[Exercise brief]
What lines of the data below hold "down"? Show them.

[Source records]
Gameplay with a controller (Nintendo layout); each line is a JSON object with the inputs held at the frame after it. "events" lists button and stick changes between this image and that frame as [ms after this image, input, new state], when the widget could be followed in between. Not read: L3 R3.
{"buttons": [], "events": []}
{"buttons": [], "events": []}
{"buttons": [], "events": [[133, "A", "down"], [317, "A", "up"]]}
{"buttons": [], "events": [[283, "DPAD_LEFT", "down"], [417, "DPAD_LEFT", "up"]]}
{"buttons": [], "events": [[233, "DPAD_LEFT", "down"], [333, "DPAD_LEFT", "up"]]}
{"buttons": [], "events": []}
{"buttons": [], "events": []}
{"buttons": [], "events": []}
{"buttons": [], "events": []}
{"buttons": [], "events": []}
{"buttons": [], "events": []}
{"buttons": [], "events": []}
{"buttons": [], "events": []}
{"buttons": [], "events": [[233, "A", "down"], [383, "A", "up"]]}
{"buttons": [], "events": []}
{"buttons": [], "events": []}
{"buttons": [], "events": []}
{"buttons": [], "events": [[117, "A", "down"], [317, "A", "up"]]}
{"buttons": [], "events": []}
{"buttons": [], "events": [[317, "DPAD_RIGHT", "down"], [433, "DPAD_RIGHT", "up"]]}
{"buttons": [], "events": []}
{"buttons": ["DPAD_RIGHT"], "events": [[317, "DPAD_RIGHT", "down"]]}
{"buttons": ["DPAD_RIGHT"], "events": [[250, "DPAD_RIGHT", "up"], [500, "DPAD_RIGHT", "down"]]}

[Exercise solution]
{"buttons": [], "events": [[133, "A", "down"], [317, "A", "up"]]}
{"buttons": [], "events": [[283, "DPAD_LEFT", "down"], [417, "DPAD_LEFT", "up"]]}
{"buttons": [], "events": [[233, "DPAD_LEFT", "down"], [333, "DPAD_LEFT", "up"]]}
{"buttons": [], "events": [[233, "A", "down"], [383, "A", "up"]]}
{"buttons": [], "events": [[117, "A", "down"], [317, "A", "up"]]}
{"buttons": [], "events": [[317, "DPAD_RIGHT", "down"], [433, "DPAD_RIGHT", "up"]]}
{"buttons": ["DPAD_RIGHT"], "events": [[317, "DPAD_RIGHT", "down"]]}
{"buttons": ["DPAD_RIGHT"], "events": [[250, "DPAD_RIGHT", "up"], [500, "DPAD_RIGHT", "down"]]}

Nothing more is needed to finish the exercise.